I did not ask that question because I was having a crisis in my learning. The contrary was true, I was immensely enjoying the study for the sake of the study itself but I nonetheless felt that something was missing. In that one moment a light shone in my mind that the job of the rabbinic community today is to reinvigorate Jewish life and learning with a mission and a vision. If we can connect the dots from Tanakh to Talmud to Halakhah and frame a picture of a Jewish purpose driven life then we can create a renaissance of Judaism in the modern age.
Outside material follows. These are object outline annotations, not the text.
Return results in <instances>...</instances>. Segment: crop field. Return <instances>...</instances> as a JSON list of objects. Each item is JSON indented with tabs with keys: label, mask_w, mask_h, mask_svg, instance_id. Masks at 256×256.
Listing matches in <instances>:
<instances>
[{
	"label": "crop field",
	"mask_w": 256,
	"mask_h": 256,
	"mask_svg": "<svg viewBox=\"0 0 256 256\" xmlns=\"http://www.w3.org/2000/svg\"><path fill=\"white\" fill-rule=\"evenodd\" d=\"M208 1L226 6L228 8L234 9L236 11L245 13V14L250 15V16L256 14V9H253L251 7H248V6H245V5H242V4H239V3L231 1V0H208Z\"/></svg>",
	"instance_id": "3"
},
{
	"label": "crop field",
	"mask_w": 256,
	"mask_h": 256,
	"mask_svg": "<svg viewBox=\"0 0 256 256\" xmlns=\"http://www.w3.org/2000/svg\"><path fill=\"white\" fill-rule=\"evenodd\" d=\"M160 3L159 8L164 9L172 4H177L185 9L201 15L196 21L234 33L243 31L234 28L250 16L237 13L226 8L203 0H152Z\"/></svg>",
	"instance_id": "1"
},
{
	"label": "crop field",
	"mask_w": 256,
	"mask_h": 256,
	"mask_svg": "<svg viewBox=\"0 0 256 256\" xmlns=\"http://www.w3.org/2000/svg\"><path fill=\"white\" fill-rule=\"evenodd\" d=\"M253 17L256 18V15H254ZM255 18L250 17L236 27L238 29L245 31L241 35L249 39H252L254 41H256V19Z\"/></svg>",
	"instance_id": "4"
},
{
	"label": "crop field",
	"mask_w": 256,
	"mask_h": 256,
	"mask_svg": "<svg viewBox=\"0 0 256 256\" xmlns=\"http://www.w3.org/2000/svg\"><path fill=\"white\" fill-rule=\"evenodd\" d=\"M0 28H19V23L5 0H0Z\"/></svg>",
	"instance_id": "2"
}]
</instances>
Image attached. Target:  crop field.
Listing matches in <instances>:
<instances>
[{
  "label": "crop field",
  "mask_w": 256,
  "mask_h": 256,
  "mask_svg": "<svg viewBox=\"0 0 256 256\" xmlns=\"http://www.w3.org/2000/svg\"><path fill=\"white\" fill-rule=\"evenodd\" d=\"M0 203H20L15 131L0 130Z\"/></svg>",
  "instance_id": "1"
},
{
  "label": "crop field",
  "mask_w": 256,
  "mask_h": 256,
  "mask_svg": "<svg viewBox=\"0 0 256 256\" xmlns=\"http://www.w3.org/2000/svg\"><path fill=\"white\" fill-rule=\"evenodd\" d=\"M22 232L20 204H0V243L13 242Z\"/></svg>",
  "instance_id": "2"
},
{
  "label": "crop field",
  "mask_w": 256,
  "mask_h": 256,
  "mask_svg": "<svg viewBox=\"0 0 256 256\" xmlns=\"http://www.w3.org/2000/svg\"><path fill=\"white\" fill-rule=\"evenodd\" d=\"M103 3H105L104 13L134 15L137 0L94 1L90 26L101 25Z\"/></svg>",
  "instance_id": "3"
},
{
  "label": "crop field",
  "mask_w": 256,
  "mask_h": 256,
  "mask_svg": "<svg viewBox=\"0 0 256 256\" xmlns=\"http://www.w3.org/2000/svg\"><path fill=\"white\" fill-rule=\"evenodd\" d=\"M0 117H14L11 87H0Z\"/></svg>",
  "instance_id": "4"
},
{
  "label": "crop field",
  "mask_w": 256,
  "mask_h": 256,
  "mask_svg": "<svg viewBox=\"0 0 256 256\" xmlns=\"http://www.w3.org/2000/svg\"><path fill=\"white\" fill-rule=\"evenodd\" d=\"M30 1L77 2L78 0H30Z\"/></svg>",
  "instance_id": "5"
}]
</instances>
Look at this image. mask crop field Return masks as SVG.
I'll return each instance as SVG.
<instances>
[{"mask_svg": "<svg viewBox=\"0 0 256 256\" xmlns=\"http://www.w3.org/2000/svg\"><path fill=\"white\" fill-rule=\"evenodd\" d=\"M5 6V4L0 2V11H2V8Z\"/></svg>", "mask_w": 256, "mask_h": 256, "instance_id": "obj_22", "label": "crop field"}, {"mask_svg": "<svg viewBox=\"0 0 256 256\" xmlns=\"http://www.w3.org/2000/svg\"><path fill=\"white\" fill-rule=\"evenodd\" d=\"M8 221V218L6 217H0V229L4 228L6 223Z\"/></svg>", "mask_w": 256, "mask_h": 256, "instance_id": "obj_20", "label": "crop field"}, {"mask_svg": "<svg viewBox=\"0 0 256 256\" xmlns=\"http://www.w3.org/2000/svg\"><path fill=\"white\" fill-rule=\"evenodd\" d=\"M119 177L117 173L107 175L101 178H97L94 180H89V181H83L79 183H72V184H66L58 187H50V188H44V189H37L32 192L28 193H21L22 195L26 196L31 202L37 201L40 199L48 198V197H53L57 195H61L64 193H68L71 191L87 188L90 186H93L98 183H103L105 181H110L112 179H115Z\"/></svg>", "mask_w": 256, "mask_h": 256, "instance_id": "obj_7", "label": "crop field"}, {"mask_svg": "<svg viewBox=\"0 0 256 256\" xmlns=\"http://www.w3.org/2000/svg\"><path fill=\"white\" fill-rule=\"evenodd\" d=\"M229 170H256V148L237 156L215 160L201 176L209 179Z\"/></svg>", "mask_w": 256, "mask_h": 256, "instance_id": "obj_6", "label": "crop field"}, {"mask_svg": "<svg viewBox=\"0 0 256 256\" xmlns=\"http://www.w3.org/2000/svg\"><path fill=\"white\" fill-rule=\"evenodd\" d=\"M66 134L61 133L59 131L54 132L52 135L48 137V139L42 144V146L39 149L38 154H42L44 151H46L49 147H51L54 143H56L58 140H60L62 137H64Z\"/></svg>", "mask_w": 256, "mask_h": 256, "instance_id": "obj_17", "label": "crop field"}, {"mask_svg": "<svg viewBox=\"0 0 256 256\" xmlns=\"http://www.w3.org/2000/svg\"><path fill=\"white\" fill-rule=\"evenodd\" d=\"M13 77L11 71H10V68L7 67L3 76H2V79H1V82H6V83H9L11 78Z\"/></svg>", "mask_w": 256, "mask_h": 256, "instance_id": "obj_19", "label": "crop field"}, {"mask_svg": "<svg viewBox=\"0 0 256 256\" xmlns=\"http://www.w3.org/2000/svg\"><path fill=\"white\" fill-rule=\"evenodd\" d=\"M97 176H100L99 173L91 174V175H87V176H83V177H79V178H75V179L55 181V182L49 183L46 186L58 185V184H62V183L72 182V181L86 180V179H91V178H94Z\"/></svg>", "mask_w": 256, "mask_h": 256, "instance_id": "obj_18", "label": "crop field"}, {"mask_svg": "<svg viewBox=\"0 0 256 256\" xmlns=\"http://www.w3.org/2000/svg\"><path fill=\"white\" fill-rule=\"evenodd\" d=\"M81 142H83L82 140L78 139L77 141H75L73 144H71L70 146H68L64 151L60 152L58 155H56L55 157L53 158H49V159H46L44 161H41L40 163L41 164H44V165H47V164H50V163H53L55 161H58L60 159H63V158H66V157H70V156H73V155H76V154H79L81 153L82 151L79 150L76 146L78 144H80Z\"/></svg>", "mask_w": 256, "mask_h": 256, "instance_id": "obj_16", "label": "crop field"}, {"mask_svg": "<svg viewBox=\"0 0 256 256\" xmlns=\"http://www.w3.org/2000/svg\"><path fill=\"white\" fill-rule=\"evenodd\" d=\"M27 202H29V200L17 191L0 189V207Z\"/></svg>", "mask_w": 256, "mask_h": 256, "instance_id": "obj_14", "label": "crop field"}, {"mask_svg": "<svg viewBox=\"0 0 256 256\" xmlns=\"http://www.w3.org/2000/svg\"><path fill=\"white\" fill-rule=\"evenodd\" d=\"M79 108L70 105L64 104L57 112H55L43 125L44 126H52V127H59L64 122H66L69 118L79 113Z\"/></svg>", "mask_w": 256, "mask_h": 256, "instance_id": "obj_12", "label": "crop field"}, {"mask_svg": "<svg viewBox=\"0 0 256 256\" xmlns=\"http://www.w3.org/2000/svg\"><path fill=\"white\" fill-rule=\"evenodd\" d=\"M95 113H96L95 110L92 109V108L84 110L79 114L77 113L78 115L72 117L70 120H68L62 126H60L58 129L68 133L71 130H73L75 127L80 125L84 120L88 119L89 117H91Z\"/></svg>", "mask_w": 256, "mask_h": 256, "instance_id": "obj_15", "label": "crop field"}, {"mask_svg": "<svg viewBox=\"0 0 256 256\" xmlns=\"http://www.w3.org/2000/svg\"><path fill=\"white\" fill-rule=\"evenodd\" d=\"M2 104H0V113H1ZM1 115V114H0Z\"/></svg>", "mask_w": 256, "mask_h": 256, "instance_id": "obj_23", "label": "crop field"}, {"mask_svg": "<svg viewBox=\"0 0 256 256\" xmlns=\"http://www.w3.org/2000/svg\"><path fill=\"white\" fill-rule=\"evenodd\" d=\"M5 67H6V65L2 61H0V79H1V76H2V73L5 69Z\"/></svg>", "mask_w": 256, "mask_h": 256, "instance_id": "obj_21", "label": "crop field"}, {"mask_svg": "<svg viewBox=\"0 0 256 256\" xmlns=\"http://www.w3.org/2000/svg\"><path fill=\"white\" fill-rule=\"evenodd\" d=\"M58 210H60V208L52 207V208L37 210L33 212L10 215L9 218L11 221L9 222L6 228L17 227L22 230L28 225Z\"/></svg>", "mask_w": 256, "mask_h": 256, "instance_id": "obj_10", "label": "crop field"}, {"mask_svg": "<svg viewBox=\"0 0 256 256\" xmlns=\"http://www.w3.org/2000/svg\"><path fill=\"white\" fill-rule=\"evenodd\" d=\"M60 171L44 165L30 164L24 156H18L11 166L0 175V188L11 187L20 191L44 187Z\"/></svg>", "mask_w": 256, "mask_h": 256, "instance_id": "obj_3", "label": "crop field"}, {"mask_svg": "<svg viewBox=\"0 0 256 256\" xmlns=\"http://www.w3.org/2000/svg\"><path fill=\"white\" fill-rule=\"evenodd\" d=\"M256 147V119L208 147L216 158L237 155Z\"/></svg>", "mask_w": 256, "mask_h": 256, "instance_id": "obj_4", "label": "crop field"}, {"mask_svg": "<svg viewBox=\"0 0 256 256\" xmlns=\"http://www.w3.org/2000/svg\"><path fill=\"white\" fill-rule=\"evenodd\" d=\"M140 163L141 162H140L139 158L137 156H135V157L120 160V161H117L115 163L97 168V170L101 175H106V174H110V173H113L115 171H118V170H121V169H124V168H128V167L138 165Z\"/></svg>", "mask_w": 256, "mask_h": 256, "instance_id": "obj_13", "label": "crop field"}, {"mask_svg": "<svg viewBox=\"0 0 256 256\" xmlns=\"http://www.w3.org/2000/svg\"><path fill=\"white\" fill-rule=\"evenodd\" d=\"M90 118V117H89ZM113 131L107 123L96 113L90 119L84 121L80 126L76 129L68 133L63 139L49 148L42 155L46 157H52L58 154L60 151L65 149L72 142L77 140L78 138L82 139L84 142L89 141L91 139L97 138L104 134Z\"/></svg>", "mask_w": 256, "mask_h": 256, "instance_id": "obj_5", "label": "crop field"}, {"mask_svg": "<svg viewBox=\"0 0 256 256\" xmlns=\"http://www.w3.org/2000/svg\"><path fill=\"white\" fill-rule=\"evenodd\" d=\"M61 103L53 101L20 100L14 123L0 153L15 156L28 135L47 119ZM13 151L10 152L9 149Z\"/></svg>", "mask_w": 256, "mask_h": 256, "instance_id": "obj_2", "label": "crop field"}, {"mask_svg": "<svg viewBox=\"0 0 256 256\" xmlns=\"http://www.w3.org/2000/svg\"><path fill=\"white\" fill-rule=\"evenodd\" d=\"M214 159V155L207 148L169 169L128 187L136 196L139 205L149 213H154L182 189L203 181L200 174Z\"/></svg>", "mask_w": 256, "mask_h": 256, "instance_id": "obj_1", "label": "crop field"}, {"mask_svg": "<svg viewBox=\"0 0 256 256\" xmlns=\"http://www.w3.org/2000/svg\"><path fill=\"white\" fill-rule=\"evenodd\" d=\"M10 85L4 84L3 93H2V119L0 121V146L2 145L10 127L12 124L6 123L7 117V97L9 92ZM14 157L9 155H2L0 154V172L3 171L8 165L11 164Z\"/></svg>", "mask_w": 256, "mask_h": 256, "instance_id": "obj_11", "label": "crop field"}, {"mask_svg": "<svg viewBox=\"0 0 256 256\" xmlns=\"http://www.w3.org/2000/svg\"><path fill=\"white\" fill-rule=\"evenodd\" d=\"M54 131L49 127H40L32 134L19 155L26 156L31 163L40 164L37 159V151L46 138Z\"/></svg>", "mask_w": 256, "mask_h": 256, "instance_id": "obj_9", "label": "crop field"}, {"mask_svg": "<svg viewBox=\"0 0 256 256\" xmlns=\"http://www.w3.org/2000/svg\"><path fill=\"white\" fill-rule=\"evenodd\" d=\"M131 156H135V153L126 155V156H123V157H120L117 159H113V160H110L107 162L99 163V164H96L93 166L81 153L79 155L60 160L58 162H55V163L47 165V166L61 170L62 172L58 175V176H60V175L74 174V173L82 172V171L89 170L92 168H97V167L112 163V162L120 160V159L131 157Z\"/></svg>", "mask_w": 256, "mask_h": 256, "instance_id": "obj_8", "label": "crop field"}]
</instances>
Rabbi Jonathan Sacks in his newest work, Future Tense, sheds even more light on this initial aha moment I experienced years ago:
"... They mean that Jews must go back to the beginning and to the Hebrew Bible and ask again what it is to be Jewish, part of a singular people in a plural world, conscious at one and the same time of the uniqueness of identity and the universality of the human condition. What is it to be true to your faith and a blessing to others regardless of their faith? That is the Jewish question...The single most important challenge facing the Jewish people, in Israel and the Diaspora, is to recover the Jewish story. It inspired George Eliot. It inspired Dr. King. The time has come for it to inspire Jews."
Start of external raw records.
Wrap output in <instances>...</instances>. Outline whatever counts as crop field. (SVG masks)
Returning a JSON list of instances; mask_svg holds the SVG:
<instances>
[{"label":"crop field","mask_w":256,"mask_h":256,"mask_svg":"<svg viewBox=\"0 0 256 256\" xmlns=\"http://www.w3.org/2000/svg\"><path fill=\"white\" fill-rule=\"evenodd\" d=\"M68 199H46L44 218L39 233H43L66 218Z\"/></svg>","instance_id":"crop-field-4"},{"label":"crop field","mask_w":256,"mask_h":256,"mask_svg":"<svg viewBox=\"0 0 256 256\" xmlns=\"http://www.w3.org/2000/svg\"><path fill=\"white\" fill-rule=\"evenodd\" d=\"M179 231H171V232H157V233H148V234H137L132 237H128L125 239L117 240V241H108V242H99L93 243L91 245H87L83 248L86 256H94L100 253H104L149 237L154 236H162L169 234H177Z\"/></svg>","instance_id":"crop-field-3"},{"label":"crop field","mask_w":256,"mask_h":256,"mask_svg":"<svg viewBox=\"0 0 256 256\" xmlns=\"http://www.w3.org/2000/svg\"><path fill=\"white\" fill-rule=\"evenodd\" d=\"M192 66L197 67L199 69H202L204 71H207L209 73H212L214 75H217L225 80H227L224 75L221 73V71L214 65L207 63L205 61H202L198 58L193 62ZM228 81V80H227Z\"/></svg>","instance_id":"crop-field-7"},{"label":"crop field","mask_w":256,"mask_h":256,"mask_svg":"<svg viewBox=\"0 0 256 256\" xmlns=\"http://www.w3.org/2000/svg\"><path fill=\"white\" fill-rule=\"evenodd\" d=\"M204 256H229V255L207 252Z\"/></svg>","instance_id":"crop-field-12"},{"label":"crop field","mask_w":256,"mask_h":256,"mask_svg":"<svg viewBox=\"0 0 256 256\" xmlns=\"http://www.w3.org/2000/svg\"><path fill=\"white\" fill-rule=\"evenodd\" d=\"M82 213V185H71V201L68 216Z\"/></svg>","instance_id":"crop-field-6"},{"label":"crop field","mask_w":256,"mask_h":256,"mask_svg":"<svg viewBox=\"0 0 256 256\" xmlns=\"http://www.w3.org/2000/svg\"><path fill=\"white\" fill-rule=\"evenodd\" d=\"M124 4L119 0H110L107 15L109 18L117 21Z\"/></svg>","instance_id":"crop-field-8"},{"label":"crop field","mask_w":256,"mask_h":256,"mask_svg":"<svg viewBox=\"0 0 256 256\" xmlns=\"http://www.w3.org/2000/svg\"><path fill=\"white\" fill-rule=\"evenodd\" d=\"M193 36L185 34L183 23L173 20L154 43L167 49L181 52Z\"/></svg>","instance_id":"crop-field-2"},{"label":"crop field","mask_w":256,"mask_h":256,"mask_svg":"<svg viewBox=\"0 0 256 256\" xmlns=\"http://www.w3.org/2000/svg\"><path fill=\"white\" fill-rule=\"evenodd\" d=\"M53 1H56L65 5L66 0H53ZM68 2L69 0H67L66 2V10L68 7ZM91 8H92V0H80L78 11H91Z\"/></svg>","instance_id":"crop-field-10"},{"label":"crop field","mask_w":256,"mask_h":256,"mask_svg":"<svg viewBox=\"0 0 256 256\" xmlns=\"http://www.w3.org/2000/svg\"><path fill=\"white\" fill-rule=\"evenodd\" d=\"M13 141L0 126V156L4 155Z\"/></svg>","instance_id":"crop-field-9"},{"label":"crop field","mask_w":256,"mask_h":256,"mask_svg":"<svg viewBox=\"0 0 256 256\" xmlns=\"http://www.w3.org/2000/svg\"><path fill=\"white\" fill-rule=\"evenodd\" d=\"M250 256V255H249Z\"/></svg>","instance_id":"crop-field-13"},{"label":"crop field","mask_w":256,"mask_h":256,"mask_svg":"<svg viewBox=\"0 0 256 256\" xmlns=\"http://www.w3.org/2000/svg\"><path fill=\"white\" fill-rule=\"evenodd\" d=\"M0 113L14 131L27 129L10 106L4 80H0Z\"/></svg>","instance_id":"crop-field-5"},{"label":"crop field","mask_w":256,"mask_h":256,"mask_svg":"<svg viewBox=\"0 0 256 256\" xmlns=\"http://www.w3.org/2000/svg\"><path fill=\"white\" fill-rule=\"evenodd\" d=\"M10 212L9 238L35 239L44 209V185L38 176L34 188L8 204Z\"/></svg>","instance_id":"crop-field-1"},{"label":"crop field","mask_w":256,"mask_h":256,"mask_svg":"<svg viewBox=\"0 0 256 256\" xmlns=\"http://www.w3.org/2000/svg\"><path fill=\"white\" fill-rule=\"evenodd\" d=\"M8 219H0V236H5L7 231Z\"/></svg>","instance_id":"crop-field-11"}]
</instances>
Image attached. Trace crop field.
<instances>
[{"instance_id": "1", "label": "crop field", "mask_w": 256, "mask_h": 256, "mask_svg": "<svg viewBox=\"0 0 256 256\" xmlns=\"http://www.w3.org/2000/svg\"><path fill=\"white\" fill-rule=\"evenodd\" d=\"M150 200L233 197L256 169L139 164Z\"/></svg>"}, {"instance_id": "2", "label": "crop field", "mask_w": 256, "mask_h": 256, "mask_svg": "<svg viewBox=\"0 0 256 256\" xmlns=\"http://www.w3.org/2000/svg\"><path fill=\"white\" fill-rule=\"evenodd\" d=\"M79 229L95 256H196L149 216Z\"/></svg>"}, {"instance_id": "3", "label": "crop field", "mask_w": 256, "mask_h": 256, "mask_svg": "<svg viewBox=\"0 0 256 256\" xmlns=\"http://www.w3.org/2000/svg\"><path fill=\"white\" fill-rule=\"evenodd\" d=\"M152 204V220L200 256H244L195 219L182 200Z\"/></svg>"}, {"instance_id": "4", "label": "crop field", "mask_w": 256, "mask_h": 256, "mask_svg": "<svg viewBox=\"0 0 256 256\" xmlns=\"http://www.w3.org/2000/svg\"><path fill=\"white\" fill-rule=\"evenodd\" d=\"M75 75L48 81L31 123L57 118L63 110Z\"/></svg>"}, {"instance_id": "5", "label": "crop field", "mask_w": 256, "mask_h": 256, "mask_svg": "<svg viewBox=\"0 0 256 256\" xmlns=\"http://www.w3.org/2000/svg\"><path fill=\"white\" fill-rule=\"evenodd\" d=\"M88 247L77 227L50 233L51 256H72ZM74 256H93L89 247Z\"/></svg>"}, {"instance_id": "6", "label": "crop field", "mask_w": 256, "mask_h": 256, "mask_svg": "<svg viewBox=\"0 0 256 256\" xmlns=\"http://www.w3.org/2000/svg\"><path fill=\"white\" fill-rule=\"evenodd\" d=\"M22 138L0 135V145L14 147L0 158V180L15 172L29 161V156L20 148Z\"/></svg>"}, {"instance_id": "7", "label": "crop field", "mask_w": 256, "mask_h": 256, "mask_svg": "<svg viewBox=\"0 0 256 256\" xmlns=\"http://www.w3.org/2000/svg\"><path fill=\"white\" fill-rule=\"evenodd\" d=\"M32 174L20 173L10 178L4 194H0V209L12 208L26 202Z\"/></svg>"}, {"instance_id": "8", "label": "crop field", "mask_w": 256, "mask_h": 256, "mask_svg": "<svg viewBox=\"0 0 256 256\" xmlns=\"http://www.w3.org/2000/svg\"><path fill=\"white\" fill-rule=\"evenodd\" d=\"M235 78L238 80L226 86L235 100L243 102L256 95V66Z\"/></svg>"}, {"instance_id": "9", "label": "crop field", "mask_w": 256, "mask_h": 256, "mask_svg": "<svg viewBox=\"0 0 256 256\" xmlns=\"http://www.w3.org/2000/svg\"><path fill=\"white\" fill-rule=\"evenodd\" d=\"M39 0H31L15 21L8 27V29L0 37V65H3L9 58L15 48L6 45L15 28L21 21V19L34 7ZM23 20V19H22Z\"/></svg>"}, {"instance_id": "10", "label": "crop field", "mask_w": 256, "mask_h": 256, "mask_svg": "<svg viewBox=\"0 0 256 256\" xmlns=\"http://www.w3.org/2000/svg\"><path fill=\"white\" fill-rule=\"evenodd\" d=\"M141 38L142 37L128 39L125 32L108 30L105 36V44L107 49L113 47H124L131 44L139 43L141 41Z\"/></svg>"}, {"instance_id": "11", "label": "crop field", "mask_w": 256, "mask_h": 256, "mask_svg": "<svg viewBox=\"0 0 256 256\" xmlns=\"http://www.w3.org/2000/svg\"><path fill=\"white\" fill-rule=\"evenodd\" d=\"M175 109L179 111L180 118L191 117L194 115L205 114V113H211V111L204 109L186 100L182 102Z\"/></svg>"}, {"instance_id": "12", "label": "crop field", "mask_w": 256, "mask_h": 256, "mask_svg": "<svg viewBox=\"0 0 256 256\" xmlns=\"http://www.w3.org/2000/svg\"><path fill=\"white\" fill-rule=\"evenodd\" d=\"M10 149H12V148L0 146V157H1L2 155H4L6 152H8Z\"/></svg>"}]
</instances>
It is not always easy to derive meaning from every text that we delve into. Nonetheless, I am in complete agreement with Rabbi Sacks that recovering the Jewish story is the single most important challenge for the Jewish community. In what ways do you connect what you learn to the richness of the Jewish story, to the mission and vision of the Jewish people? How do you reignite your own Jewish imagination towards the great narrative of Am Yisrael?